I would think that detection rate is proportional to volume. If the flux is homogeneous within, then doubling the volume would mean that there's twice as many particle detections.

 

[mfb]

I agree.

Keep in mind that muon flux experiments typically measure muons that just pass through the detector, not muons that decay in the detector. The latter is a small fraction of the former, and to make things worse that fraction also depends on the muon energy.

 

[Sciencemaster]

I agree.

Keep in mind that muon flux experiments typically measure muons that just pass through the detector, not muons that decay in the detector. The latter is a small fraction of the former, and to make things worse that fraction also depends on the muon energy.

That's fair. Is there a way I can use the information I have to figure out the actual flux of muons, despite these difficulties?
Alternatively, perhaps I should look for another, similar experiment. I would imagine that the amount of muon decays per unit volume is related to the muon flux at that position.

 

[mfb]

If you want the total flux, look for muons that cross the detector. Use a second detector to only count simultaneous hits, that gets rid of most background.

Captures depend too much on the energy.

 

[Sciencemaster]

Unfortunately, I only had access to a single scintillator for this experiment, and as such I had to use the decay time as a part of background removal. The experiment only output decay times and counts, so as far as I'm aware, I don't have the energy either.

If I can't directly find total muon flux with the data I have, perhaps I can just compare this experiment to another that also measures muon decays in a detector. I would imagine the amount of decays detected would be proportional to the flux of muons at a given position.

 

[Vanadium 50]

Unfortunately, I only had access to a single scintillator for this experiment

Then you are likely looking only at noise.

 

[Sciencemaster]

Then you are likely looking only at noise.

Well, the idea is that by discriminating out any signals that aren't within 40 #\mu s# of each other, the apparatus pretty much only detects muon decays, with only some background that can be filtered out. Assuming that what the device detected were muon decays, I'd imagine it's mostly from cosmic rays.

 

[Vanadium 50]

Nature doesn't care what you think you are looking at. From your description, you are looking at noise. PMT noise is measured in kilohertz. Stopping cosmic rates are measured in millihertz.

 

[Sciencemaster]

Nature doesn't care what you think you are looking at. From your description, you are looking at noise. PMT noise is measured in kilohertz. Stopping cosmic rates are measured in millihertz.

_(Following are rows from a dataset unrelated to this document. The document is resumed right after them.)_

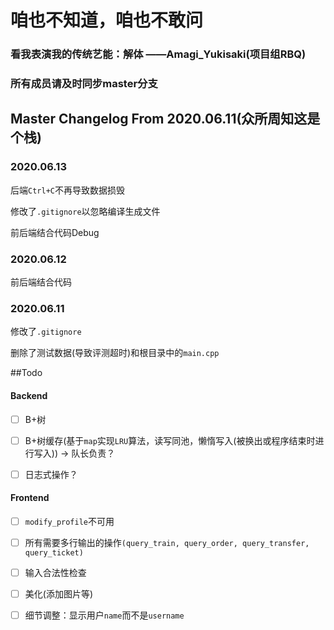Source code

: # 咱也不知道，咱也不敢问

### 看我表演我的传统艺能：解体 ——Amagi_Yukisaki(项目组RBQ)

### 所有成员请及时同步master分支

## Master Changelog From 2020.06.11(众所周知这是个栈)

### 2020.06.13

后端`Ctrl+C`不再导致数据损毁

修改了`.gitignore`以忽略编译生成文件

前后端结合代码Debug

### 2020.06.12

前后端结合代码

### 2020.06.11

修改了`.gitignore`

删除了测试数据(导致评测超时)和根目录中的`main.cpp`


##Todo

#### Backend

- [ ] B+树

- [ ] B+树缓存(基于`map`实现`LRU`算法，读写同池，懒惰写入(被换出或程序结束时进行写入)) -> 队长负责？

- [ ] 日志式操作？

#### Frontend

- [ ] `modify_profile`不可用

- [ ] 所有需要多行输出的操作`(query_train, query_order, query_transfer, query_ticket)`

- [ ] 输入合法性检查

- [ ] 美化(添加图片等)

- [ ] 细节调整：显示用户`name`而不是`username`

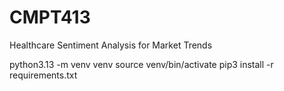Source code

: # CMPT413
Healthcare Sentiment Analysis for Market Trends

python3.13 -m venv venv
source venv/bin/activate
pip3 install -r requirements.txt

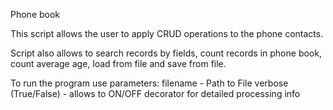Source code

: Phone book

This script allows the user to apply CRUD operations to the phone contacts.

Script also allows to search records by fields, count records in phone book,
count average age, load from file and save from file.


To run the program use parameters:
    filename - Path to File
    verbose (True/False) - allows to ON/OFF decorator for detailed processing info
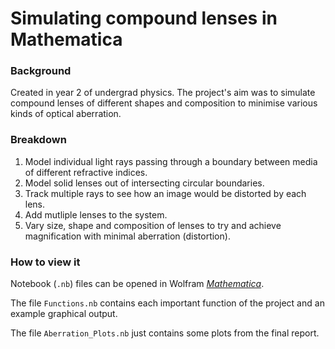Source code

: # Simulating compound lenses in Mathematica

### Background
Created in year 2 of undergrad physics. The project's aim was to simulate compound lenses of different shapes and composition to minimise various kinds of optical aberration.

### Breakdown
1. Model individual light rays passing through a boundary between media of different refractive indices.
2. Model solid lenses out of intersecting circular boundaries.
3. Track multiple rays to see how an image would be distorted by each lens.
4. Add mutliple lenses to the system.
5. Vary size, shape and composition of lenses to try and achieve magnification with minimal aberration (distortion).

### How to view it
Notebook (`.nb`) files can be opened in Wolfram [*Mathematica*](https://www.wolfram.com/mathematica).

The file `Functions.nb` contains each important function of the project and an example graphical output.

The file `Aberration_Plots.nb` just contains some plots from the final report.
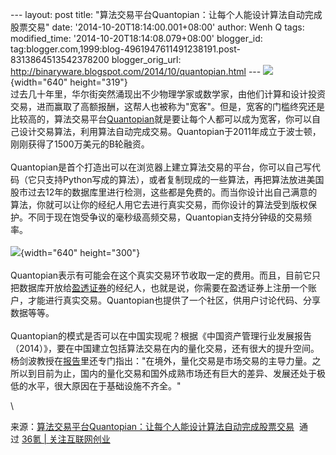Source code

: --- layout: post title:
"算法交易平台Quantopian：让每个人能设计算法自动完成股票交易" date:
'2014-10-20T18:14:00.001+08:00' author: Wenh Q tags: modified\_time:
'2014-10-20T18:14:08.079+08:00' blogger\_id:
tag:blogger.com,1999:blog-4961947611491238191.post-8313864513542378200
blogger\_orig\_url:
http://binaryware.blogspot.com/2014/10/quantopian.html ---
![](https://images-blogger-opensocial.googleusercontent.com/gadgets/proxy?url=http%3A%2F%2Fa.36krcnd.com%2Fphoto%2F2014%2F9dc478f4e154ae8514978eeb5f2ef348.png&container=blogger&gadget=a&rewriteMime=image%2F*){width="640"
height="319"}\
过去几十年里，华尔街突然涌现出不少物理学家或数学家，由他们计算和设计投资交易，进而赢取了高额报酬，这帮人也被称为"宽客"。但是，宽客的门槛终究还是比较高的，算法交易平台[Quantopian](https://www.quantopian.com/home)就是要让每个人都可以成为宽客，你可以自己设计交易算法，利用算法自动完成交易。Quantopian于2011年成立于波士顿，刚刚获得了1500万美元的B轮融资。\
\
Quantopian是首个打造出可以在浏览器上建立算法交易的平台，你可以自己写代码（它只支持Python写成的算法），或者复制现成的一些算法，再把算法放进美国股市过去12年的数据库里进行检测，这些都是免费的。而当你设计出自己满意的算法，你就可以让你的经纪人用它去进行真实交易，而你设计的算法受到版权保护。不同于现在饱受争议的毫秒级高频交易，Quantopian支持分钟级的交易频率。\
\
![](https://images-blogger-opensocial.googleusercontent.com/gadgets/proxy?url=http%3A%2F%2Fa.36krcnd.com%2Fphoto%2F2014%2F1bd402e5537ace4ab4391074cf925749.png&container=blogger&gadget=a&rewriteMime=image%2F*){width="640"
height="300"}\
\
Quantopian表示有可能会在这个真实交易环节收取一定的费用。而且，目前它只把数据库开放给[盈透证券](https://www.interactivebrokers.com/ind/en/main.php)的经纪人，也就是说，你需要在盈透证券上注册一个账户，才能进行真实交易。Quantopian也提供了一个社区，供用户讨论代码、分享数据等等。\
\
Quantopian的模式是否可以在中国实现呢？根据《中国资产管理行业发展报告（2014）》，要在中国建立包括算法交易在内的量化交易，还有很大的提升空间。
杨剑波教授在[报告](http://opinion.caixin.com/2014-04-02/100659969.html)里还专门指出："在境外，量化交易是市场交易的主导力量。之所以到目前为止，国内的量化交易和国外成熟市场还有巨大的差异、发展还处于极低的水平，很大原因在于基础设施不齐全。"
<div>

\

</div>

<div>

来源：[算法交易平台Quantopian：让每个人能设计算法自动完成股票交易](http://www.36kr.com/p/216306.html)  通过 [36氪
| 关注互联网创业](http://www.36kr.com/)

</div>
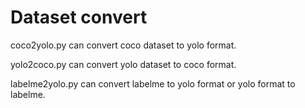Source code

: # Dataset convert

coco2yolo.py can convert coco dataset to yolo format.

yolo2coco.py can convert yolo dataset to coco format.

labelme2yolo.py can convert labelme to yolo format or yolo format to labelme.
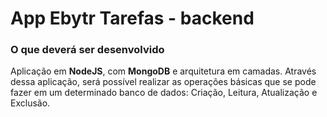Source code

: # App Ebytr Tarefas - backend

### **O que deverá ser desenvolvido**

Aplicação em **NodeJS**, com **MongoDB** e arquitetura em camadas. Através dessa aplicação, será possível realizar as operações básicas que se pode fazer em um determinado banco de dados: Criação, Leitura, Atualização e Exclusão.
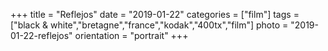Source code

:+++
title = "Reflejos"
date = "2019-01-22"
categories = ["film"]
tags = ["black & white","bretagne","france","kodak","400tx","film"]
photo = "2019-01-22-reflejos"
orientation = "portrait"
+++
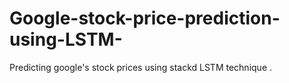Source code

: # Google-stock-price-prediction-using-LSTM-
Predicting google's stock prices using stackd LSTM technique .
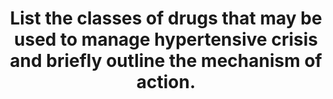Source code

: ---
title: "List the classes of drugs that may be used to manage hypertensive crisis and briefly outline the mechanism of action."
entityType: SAQ
exam: PEX
college: ANZCA
year: 2011
sitting: A
question: 05
passRate: 11
EC_expectedDomains:
- "The main points expected for a pass included a classification of drugs used in anaesthesia to manage a hypertensive crisis, and include a brief description of those drugs’ mechanisms for this particular action."
EC_extraCredit:
- ""
EC_errorsCommon:
- "Most answers included only cardiovascular drugs such as sodium nitroprusside whose specific use is in the management of a hypertensive crisis."
- "However, most answers did not include drugs that anaesthetists use every day to manage this problem, such as sevoflurane, fentanyl, propofol and Local Anaesthetic agents. This was the main reason for the low pass rate."
- "Another common error was to overlook the mechanism of action for lowering blood pressure. Reporting that “beta receptor blockade lowers blood pressure”, is too imprecise to score points in a post-graduate specialty examination."
resources:
---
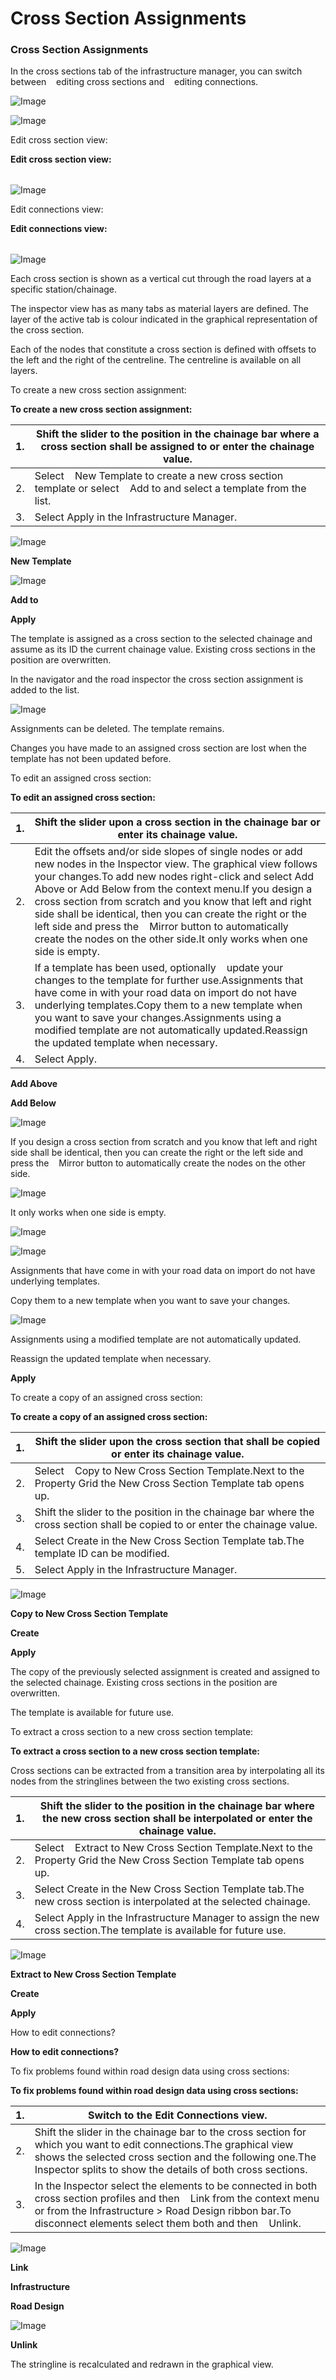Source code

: # Cross Section Assignments

### Cross Section Assignments

In the cross sections tab of the infrastructure manager, you can switch between    editing cross sections and    editing connections.

![Image](graphics/00468659.jpg)

![Image](graphics/00468656.jpg)

Edit cross section view:

**Edit cross section view:**

|  |  |
| --- | --- |

![Image](graphics/00450096.jpg)

Edit connections view:

**Edit connections view:**

|  |  |
| --- | --- |

![Image](graphics/00450084.jpg)

Each cross section is shown as a vertical cut through the road layers at a specific station/chainage.

The inspector view has as many tabs as material layers are defined. The layer of the active tab is colour indicated in the graphical representation of the cross section.

Each of the nodes that constitute a cross section is defined with offsets to the left and the right of the centreline. The centreline is available on all layers.

To create a new cross section assignment:

**To create a new cross section assignment:**

| 1. | Shift the slider to the position in the chainage bar where a cross section shall be assigned to or enter the chainage value. |
| --- | --- |
| 2. | Select    New Template to create a new cross section template or select    Add to and select a template from the list. |
| 3. | Select Apply in the Infrastructure Manager. |

![Image](graphics/00468041.jpg)

**New Template**

![Image](graphics/00466001.jpg)

**Add to**

**Apply**

The template is assigned as a cross section to the selected chainage and assume as its ID the current chainage value. Existing cross sections in the position are overwritten.

In the navigator and the road inspector the cross section assignment is added to the list.

![Image](./data/icons/note.gif)

Assignments can be deleted. The template remains.

Changes you have made to an assigned cross section are lost when the template has not been updated before.

To edit an assigned cross section:

**To edit an assigned cross section:**

| 1. | Shift the slider upon a cross section in the chainage bar or enter its chainage value. |
| --- | --- |
| 2. | Edit the offsets and/or side slopes of single nodes or add new nodes in the Inspector view. The graphical view follows your changes.To add new nodes right-click and select Add Above or Add Below from the context menu.If you design a cross section from scratch and you know that left and right side shall be identical, then you can create the right or the left side and press the    Mirror button to automatically create the nodes on the other side.It only works when one side is empty. |
| 3. | If a template has been used, optionally    update your changes to the template for further use.Assignments that have come in with your road data on import do not have underlying templates.Copy them to a new template when you want to save your changes.Assignments using a modified template are not automatically updated.Reassign the updated template when necessary. |
| 4. | Select Apply. |

**Add Above**

**Add Below**

![Image](./data/icons/note.gif)

If you design a cross section from scratch and you know that left and right side shall be identical, then you can create the right or the left side and press the    Mirror button to automatically create the nodes on the other side.

![Image](graphics/00466130.jpg)

It only works when one side is empty.

![Image](graphics/00468665.jpg)

![Image](./data/icons/note.gif)

Assignments that have come in with your road data on import do not have underlying templates.

Copy them to a new template when you want to save your changes.

![Image](./data/icons/note.gif)

Assignments using a modified template are not automatically updated.

Reassign the updated template when necessary.

**Apply**

To create a copy of an assigned cross section:

**To create a copy of an assigned cross section:**

| 1. | Shift the slider upon the cross section that shall be copied or enter its chainage value. |
| --- | --- |
| 2. | Select    Copy to New Cross Section Template.Next to the Property Grid the New Cross Section Template tab opens up. |
| 3. | Shift the slider to the position in the chainage bar where the cross section shall be copied to or enter the chainage value. |
| 4. | Select Create in the New Cross Section Template tab.The template ID can be modified. |
| 5. | Select Apply in the Infrastructure Manager. |

![Image](graphics/00468653.jpg)

**Copy to New Cross Section Template**

**Create**

**Apply**

The copy of the previously selected assignment is created and assigned to the selected chainage. Existing cross sections in the position are overwritten.

The template is available for future use.

To extract a cross section to a new cross section template:

**To extract a cross section to a new cross section template:**

Cross sections can be extracted from a transition area by interpolating all its nodes from the stringlines between the two existing cross sections.

| 1. | Shift the slider to the position in the chainage bar where the new cross section shall be interpolated or enter the chainage value. |
| --- | --- |
| 2. | Select    Extract to New Cross Section Template.Next to the Property Grid the New Cross Section Template tab opens up. |
| 3. | Select Create in the New Cross Section Template tab.The new cross section is interpolated at the selected chainage. |
| 4. | Select Apply in the Infrastructure Manager to assign the new cross section.The template is available for future use. |

![Image](graphics/00468662.jpg)

**Extract to New Cross Section Template**

**Create**

**Apply**

How to edit connections?

**How to edit connections?**

To fix problems found within road design data using cross sections:

**To fix problems found within road design data using cross sections:**

| 1. | Switch to the Edit Connections view. |
| --- | --- |
| 2. | Shift the slider in the chainage bar to the cross section for which you want to edit connections.The graphical view shows the selected cross section and the following one.The Inspector splits to show the details of both cross sections. |
| 3. | In the Inspector select the elements to be connected in both cross section profiles and then    Link from the context menu or from the Infrastructure > Road Design ribbon bar.To disconnect elements select them both and then    Unlink. |

![Image](graphics/00466316.jpg)

**Link**

**Infrastructure**

**Road Design**

![Image](graphics/00466623.jpg)

**Unlink**

The stringline is recalculated and redrawn in the graphical view.

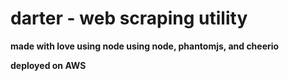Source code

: # darter - web scraping utility

**made with love using node using node, phantomjs, and cheerio**


**deployed on AWS**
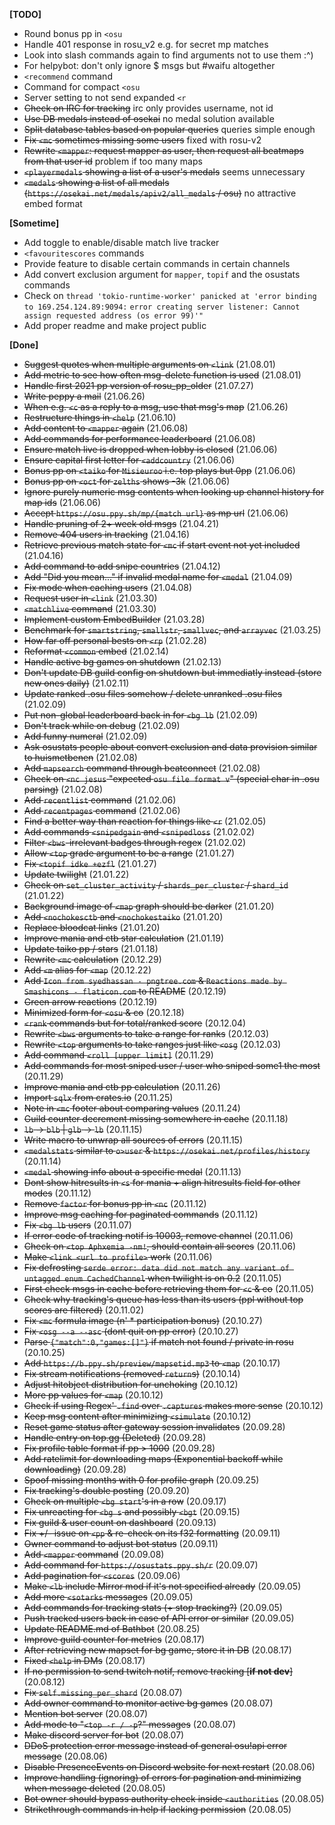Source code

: 
**[TODO]**
- Round bonus pp in `<osu`
- Handle 401 response in rosu_v2 e.g. for secret mp matches
- Look into slash commands again to find arguments not to use them :^)
- For helpybot: don't only ignore $ msgs but #waifu altogether
- `<recommend` command
- Command for compact `<osu`
- Server setting to not send expanded `<r`
- ~~Check on IRC for tracking~~ irc only provides username, not id
- ~~Use DB medals instead of osekai~~ no medal solution available
- ~~Split database tables based on popular queries~~ queries simple enough
- ~~Fix `<mc` sometimes missing some users~~ fixed with rosu-v2
- ~~Rewrite `<mapper`: request mapper as user, then request all beatmaps from that user id~~ problem if too many maps
- ~~`<playermedals` showing a list of a user's medals~~ seems unnecessary
- ~~`<medals` showing a list of all medals (`https://osekai.net/medals/apiv2/all_medals` / osu)~~ no attractive embed format

**[Sometime]**
- Add toggle to enable/disable match live tracker
- `<favouritescores` commands
- Provide feature to disable certain commands in certain channels
- Add convert exclusion argument for `mapper`, `topif` and the osustats commands
- Check on `thread 'tokio-runtime-worker' panicked at 'error binding to 169.254.124.89:9094:`
    `error creating server listener: Cannot assign requested address (os error 99)'"`
- Add proper readme and make project public

**[Done]**
- ~~Suggest quotes when multiple arguments on `<link`~~ (21.08.01)
- ~~Add metric to see how often msg-delete function is used~~ (21.08.01)
- ~~Handle first 2021 pp version of rosu_pp_older~~ (21.07.27)
- ~~Write peppy a mail~~ (21.06.26)
- ~~When e.g. `<c` as a reply to a msg, use that msg's map~~ (21.06.26)
- ~~Restructure things in `<help`~~ (21.06.10)
- ~~Add content to `<mapper` again~~ (21.06.08)
- ~~Add commands for performance leaderboard~~ (21.06.08)
- ~~Ensure match live is dropped when lobby is closed~~ (21.06.06)
- ~~Ensure capital first letter for `<addcountry`~~ (21.06.06)
- ~~Bonus pp on `<taiko` for `Misieuroo` i.e. top plays but 0pp~~ (21.06.06)
- ~~Bonus pp on `<oct` for `zelths` shows -3k~~ (21.06.06)
- ~~Ignore purely numeric msg contents when looking up channel history for map ids~~ (21.06.06)
- ~~Accept `https://osu.ppy.sh/mp/{match url}` as mp url~~ (21.06.06)
- ~~Handle pruning of 2+ week old msgs~~ (21.04.21)
- ~~Remove 404 users in tracking~~ (21.04.16)
- ~~Retrieve previous match state for `<mc` if start event not yet included~~ (21.04.16)
- ~~Add command to add snipe countries~~ (21.04.12)
- ~~Add "Did you mean..." if invalid medal name for `<medal`~~ (21.04.09)
- ~~Fix mode when caching users~~ (21.04.08)
- ~~Request user in `<link`~~ (21.03.30)
- ~~`<matchlive` command~~ (21.03.30)
- ~~Implement custom EmbedBuilder~~ (21.03.28)
- ~~Benchmark for `smartstring`, `smallstr`, `smallvec`, and `arrayvec`~~ (21.03.25)
- ~~How far off personal bests on `<rp`~~ (21.02.28)
- ~~Reformat `<common` embed~~ (21.02.14)
- ~~Handle active bg games on shutdown~~ (21.02.13)
- ~~Don't update DB guild config on shutdown but immediatly instead (store new ones daily)~~ (21.02.11)
- ~~Update ranked .osu files somehow / delete unranked .osu files~~ (21.02.09)
- ~~Put non-global leaderboard back in for `<bg lb`~~ (21.02.09)
- ~~Don't track while on debug~~ (21.02.09)
- ~~Add funny numeral~~ (21.02.09)
- ~~Ask osustats people about convert exclusion and data provision similar to huismetbenen~~ (21.02.08)
- ~~Add `mapsearch` command through beatconnect~~ (21.02.08)
- ~~Check on `<nc jesus` "expected `osu file format v`" (special char in .osu parsing)~~ (21.02.08)
- ~~Add `recentlist` command~~ (21.02.06)
- ~~Add `recentpages` command~~ (21.02.06)
- ~~Find a better way than reaction for things like `<r`~~ (21.02.05)
- ~~Add commands `<snipedgain` and `<snipedloss`~~ (21.02.02)
- ~~Filter `<bws`-irrelevant badges through regex~~ (21.02.02)
- ~~Allow `<top` grade argument to be a range~~ (21.01.27)
- ~~Fix `<topif idke +ezfl`~~ (21.01.27)
- ~~Update twilight~~ (21.01.22)
- ~~Check on `set_cluster_activity` / `shards_per_cluster` / `shard_id`~~ (21.01.22)
- ~~Background image of `<map` graph should be darker~~ (21.01.20)
- ~~Add `<nochokesctb` and `<nochokestaiko`~~ (21.01.20)
- ~~Replace bloodcat links~~ (21.01.20)
- ~~Improve mania and ctb star calculation~~ (21.01.19)
- ~~Update taiko pp / stars~~ (21.01.18)
- ~~Rewrite `<mc` calculation~~ (20.12.29)
- ~~Add `<m` alias for `<map`~~ (20.12.22)
- ~~Add `Icon from syedhassan - pngtree.com` & `Reactions made by Smashicons - flaticon.com` to README~~ (20.12.19)
- ~~Green arrow reactions~~ (20.12.19)
- ~~Minimized form for `<osu` & co~~ (20.12.18)
- ~~`<rank` commands but for total/ranked score~~ (20.12.04)
- ~~Rewrite `<bws` arguments to take a range for ranks~~ (20.12.03)
- ~~Rewrite `<top` arguments to take ranges just like `<osg`~~ (20.12.03)
- ~~Add command `<roll [upper limit]`~~ (20.11.29)
- ~~Add commands for most sniped user / user who sniped some1 the most~~ (20.11.29)
- ~~Improve mania and ctb pp calculation~~ (20.11.26)
- ~~Import `sqlx` from crates.io~~ (20.11.25)
- ~~Note in `<mc` footer about comparing values~~ (20.11.24)
- ~~Guild counter decrement missing somewhere in cache~~ (20.11.18)
- ~~`lb` -> `blb` | `glb` -> `lb`~~ (20.11.15)
- ~~Write macro to unwrap all sources of errors~~ (20.11.15)
- ~~`<medalstats` similar to `o>user` & `https://osekai.net/profiles/history`~~ (20.11.14)
- ~~`<medal` showing info about a specific medal~~ (20.11.13)
- ~~Dont show hitresults in `<s` for mania + align hitresults field for other modes~~ (20.11.12)
- ~~Remove `factor` for bonus pp in `<nc`~~ (20.11.12)
- ~~Improve msg caching for paginated commands~~ (20.11.12)
- ~~Fix `<bg lb` users~~ (20.11.07)
- ~~If error code of tracking notif is 10003, remove channel~~ (20.11.06)
- ~~Check on `<top Aphxemia -nm!`, should contain all scores~~ (20.11.06)
- ~~Make `<link <url to profile>` work~~ (20.11.06)
- ~~Fix defrosting `serde error: data did not match any variant of untagged enum CachedChannel` when twilight is on 0.2~~ (20.11.05)
- ~~First check msgs in cache before retrieving them for `<c` & co~~ (20.11.05)
- ~~Check why tracking's queue has less than its users (ppl without top scores are filtered)~~ (20.11.02)
- ~~Fix `<mc` formula image (n' * participation bonus)~~ (20.10.27)
- ~~Fix `<osg --a --asc` (dont quit on pp error)~~ (20.10.27)
- ~~Parse `{"match":0,"games:[]"}` if match not found / private in rosu~~ (20.10.25)
- ~~Add `https://b.ppy.sh/preview/mapsetid.mp3` to `<map`~~ (20.10.17)
- ~~Fix stream notifications (removed `return`s)~~ (20.10.14)
- ~~Adjust hitobject distribution for unchoking~~ (20.10.12)
- ~~More pp values for `<map`~~ (20.10.12)
- ~~Check if using Regex' `.find` over `.captures` makes more sense~~ (20.10.12)
- ~~Keep msg content after minimizing `<simulate`~~ (20.10.12)
- ~~Reset game status after gateway session invalidates~~ (20.09.28)
- ~~Handle entry on top.gg (Deleted)~~ (20.09.28)
- ~~Fix profile table format if pp > 1000~~ (20.09.28)
- ~~Add ratelimit for downloading maps (Exponential backoff while downloading)~~ (20.09.28)
- ~~Spoof missing months with 0 for profile graph~~ (20.09.25)
- ~~Fix tracking's double posting~~ (20.09.20)
- ~~Check on multiple `<bg start`'s in a row~~ (20.09.17)
- ~~Fix unreacting for `<bg s` and possibly `<bgt`~~ (20.09.15)
- ~~Fix guild & user count on dashboard~~ (20.09.13)
- ~~Fix +/- issue on `<pp` & re-check on its f32 formatting~~ (20.09.11)
- ~~Owner command to adjust bot status~~ (20.09.11)
- ~~Add `<mapper` command~~ (20.09.08)
- ~~Add command for `https://osustats.ppy.sh/r`~~ (20.09.07)
- ~~Add pagination for `<scores`~~ (20.09.06)
- ~~Make `<lb` include Mirror mod if it's not specified already~~ (20.09.05)
- ~~Add more `<sotarks` messages~~ (20.09.05)
- ~~Add commands for tracking stats (+ stop tracking?)~~ (20.09.05)
- ~~Push tracked users back in case of API error or similar~~ (20.09.05)
- ~~Update README.md of Bathbot~~ (20.08.25)
- ~~Improve guild counter for metrics~~ (20.08.17)
- ~~After retrieving new mapset for bg game, store it in DB~~ (20.08.17)
- ~~Fixed `<help` in DMs~~ (20.08.17)
- ~~If no permission to send twitch notif, remove tracking [__if not dev__]~~ (20.08.12)
- ~~Fix `self.missing_per_shard`~~ (20.08.07)
- ~~Add owner command to monitor active bg games~~ (20.08.07)
- ~~Mention bot server~~ (20.08.07)
- ~~Add mode to "`<top -r / -p`?" messages~~ (20.08.07)
- ~~Make discord server for bot~~ (20.08.07)
- ~~DDoS protection error message instead of general osu!api error message~~ (20.08.06)
- ~~Disable PresenceEvents on Discord website for next restart~~ (20.08.06)
- ~~Improve handling (ignoring) of errors for pagination and minimizing when message deleted~~ (20.08.05)
- ~~Bot owner should bypass authority check inside `<authorities`~~ (20.08.05)
- ~~Strikethrough commands in help if lacking permission~~ (20.08.05)
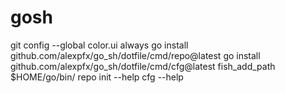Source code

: # gosh

git config --global color.ui always
go install github.com/alexpfx/go_sh/dotfile/cmd/repo@latest
go install github.com/alexpfx/go_sh/dotfile/cmd/cfg@latest
fish_add_path $HOME/go/bin/
repo init --help
cfg --help
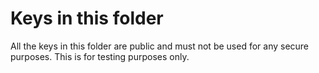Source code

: # Keys in this folder

All the keys in this folder are public and must not be used for any secure purposes. This is for testing purposes only.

I don't think it's just noise. By calculating the mean lifetime from the average time between pulses, I got something close to 2.2 #\mu s#. That seems unlikely if what I'm looking at is just noise.

 

[Sciencemaster]

Maybe the detections were just noise, maybe they weren't. Under the assumption that what was detected is comsic ray muons, is there a way to use my data to compare muon flux between my experiment and another done at a different position.

 

[Vanadium 50]

A few points to consider:

• "I got the answer in the back of the book" is a heckuva way to do science. Well, "science" anyway.
• If you have ~450 kHz of Poisson noise you will see pulses on average 2.2 us apart.
• 2.2 us is the wrong answer! The correct number is closer to 2.0 for reasons not discussed on this thread. If you are getting 2.2, you are doing something wrong.
• Oh. and one more: Calling yourself a "Science Master" doesn't make you one.

 

[Sciencemaster]

Alright, thank you for your time and help! I really appreciate it!